Former Executive Director of the National Viral Hepatitis Roundtable

Longtime HIV/AIDS Advocate for the likes of Project Inform and the San Francisco AIDS Foundation

The following is an excerpt from the Hep Spring 2018 Special Issue cover story:

Eleven years ago, Ryan Clary, a longtime HIV/AIDS advocate for the likes of Project Inform and the San Francisco AIDS Foundation, pivoted his professional focus to ending the hepatitis C virus (HCV) and hepatitis B virus (HBV) epidemics in the United States.

Clary, 48, is now the executive director of the National Viral Hepatitis Roundtable (NVHR), where he leads a small but determined staff of health policy experts across the country dedicated to pushing policymakers, public health officials, medical and health care providers and the media to more aggressively address the nation’s liver disease crisis. [Editor’s note: Ryan resigned from NVHR.)

“The need is so great, and the resources are so few,” says Clary. “I just felt that there was a real opportunity for me to bring the skills and experience that I had developed in HIV advocacy to try to make an impact.”

His strategy for ending the HCV and HBV epidemics is to apply the grassroots tactics he and other HIV advocates used to combat that crisis—like empowering the voices of people living with HIV to communicate directly with their elected officials—to what has become one of America’s most urgent public health concerns.

His work has played a major part in shaping the national conversation around viral hepatitis.
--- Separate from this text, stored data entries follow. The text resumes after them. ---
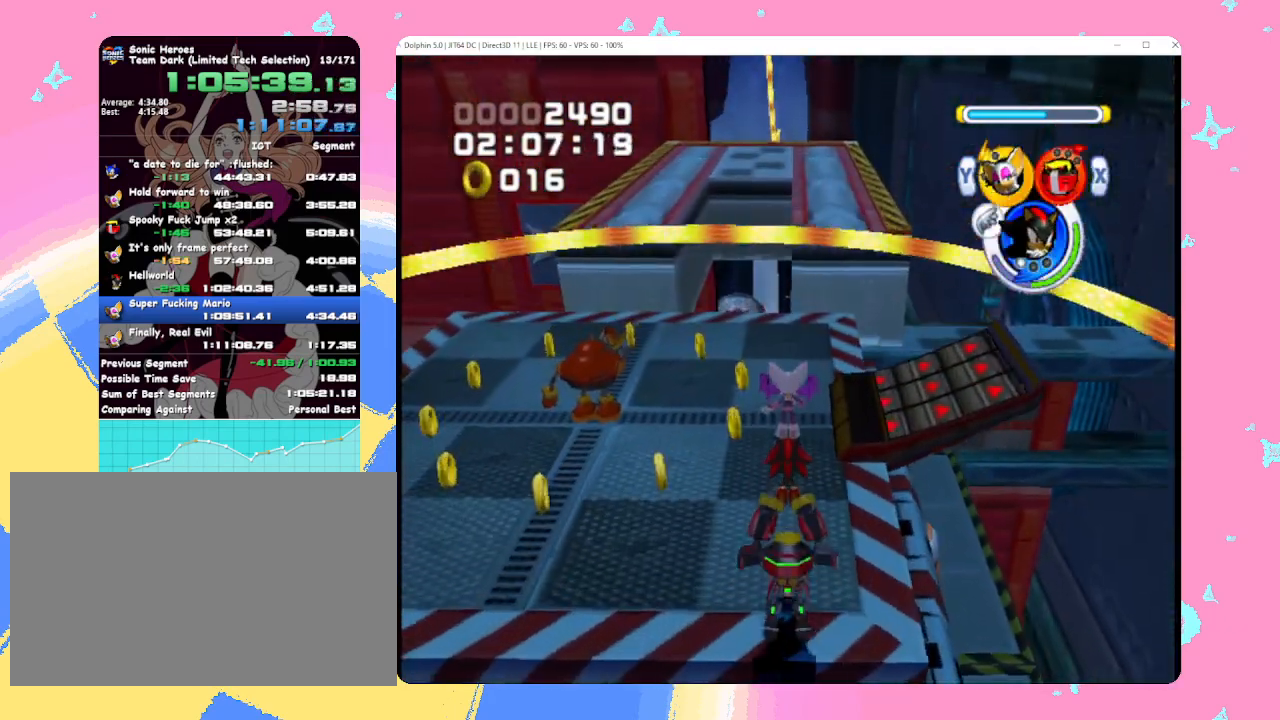
{"buttons": [], "left_stick": "up", "events": []}
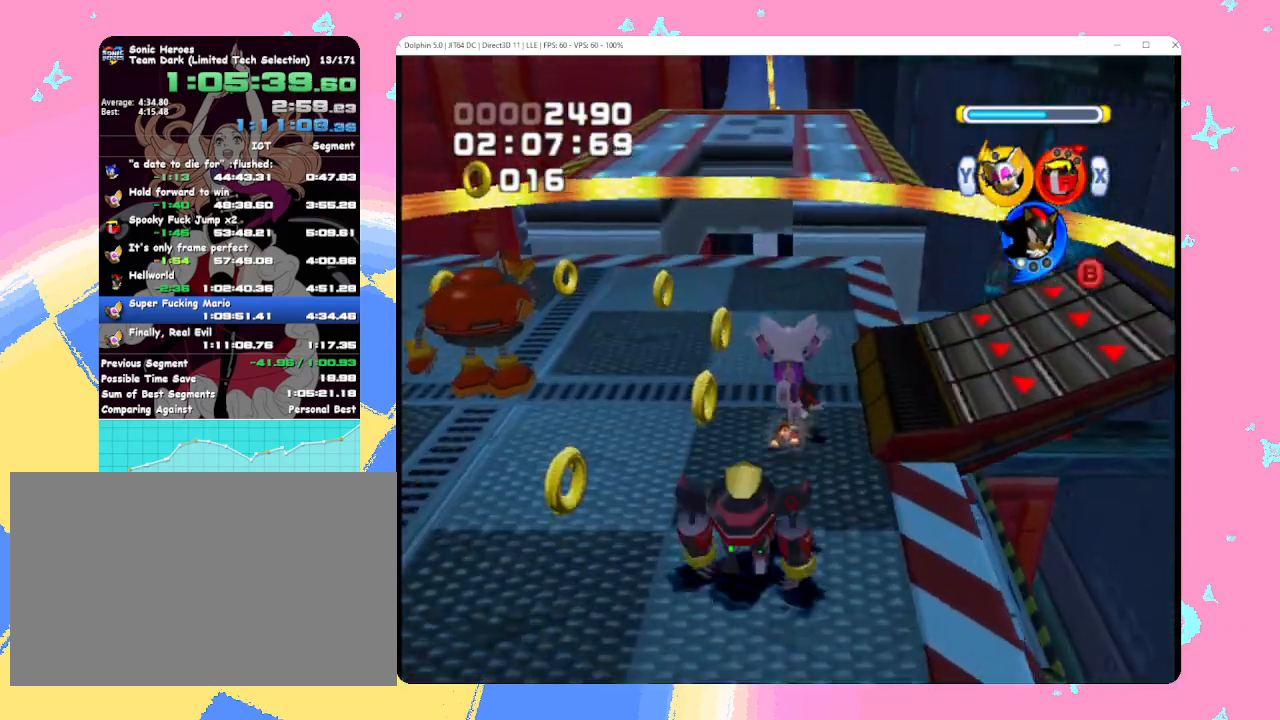
{"buttons": ["A"], "left_stick": "up", "events": [[217, "B", "down"], [300, "B", "up"], [483, "A", "down"]]}
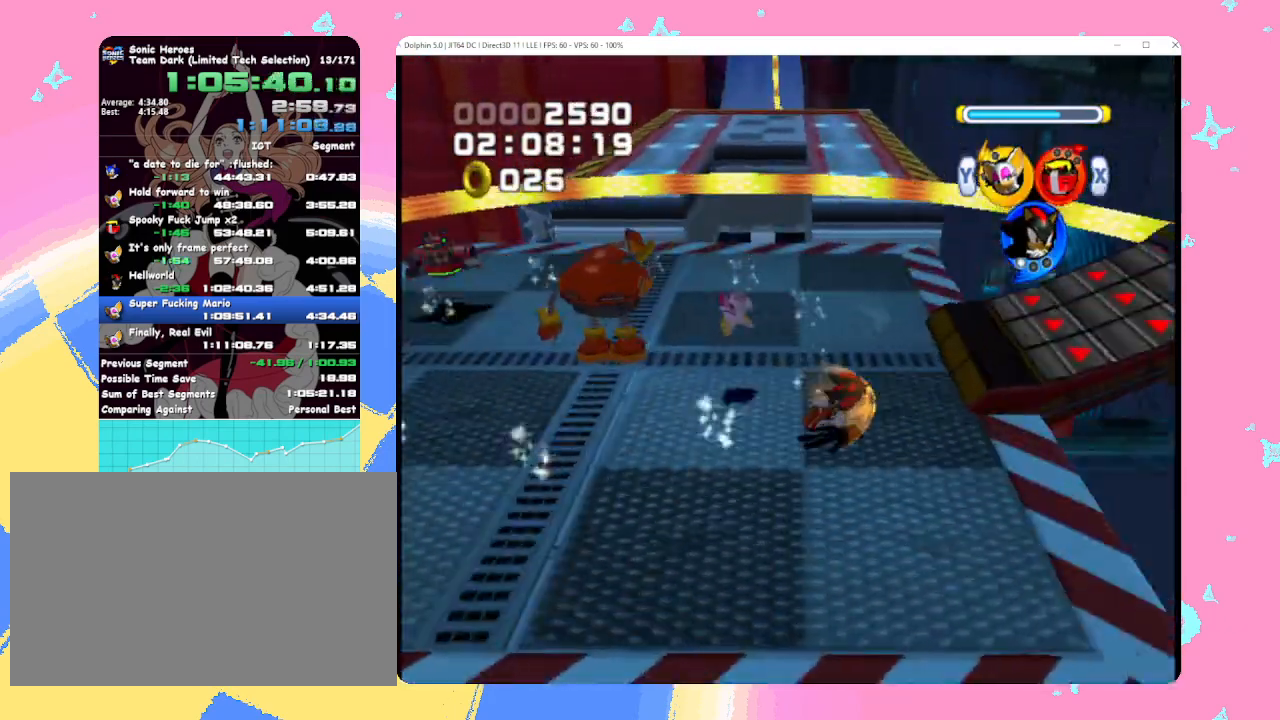
{"buttons": ["A"], "left_stick": "left", "events": [[283, "left_stick", "left"]]}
Today, NVHR is at the forefront of U.S. advocacy efforts both to end viral hepatitis and to better address the needs of people living with hep B and C.


Under Clary’s leadership, NVHR has become well known for pressing top government officials to make good on the promise to end the hepatitis epidemic by 2030—a goal originally set by the World Health Organization.

“Not only are we not moving toward elimination—we’re barely even managing the epidemics,” Clary says, pointing to recent statistics from the Centers for Disease Control and Prevention showing that the number of new reported hep C cases has nearly tripled over the past five years. “It’s so poorly funded that we’re going backward.”

In an attempt to keep the government on course, NVHR hosts regular hepatitis action days on Capitol Hill for liver disease advocates to share their concerns. The group also lobbies lawmakers year-round to step up their hepatitis elimination efforts on behalf of their constituents.

NVHR recently joined 60 other advocacy organizations in sending a letter to President Trump directly, urging him to allocate hundreds of millions of dollars for hepatitis elimination.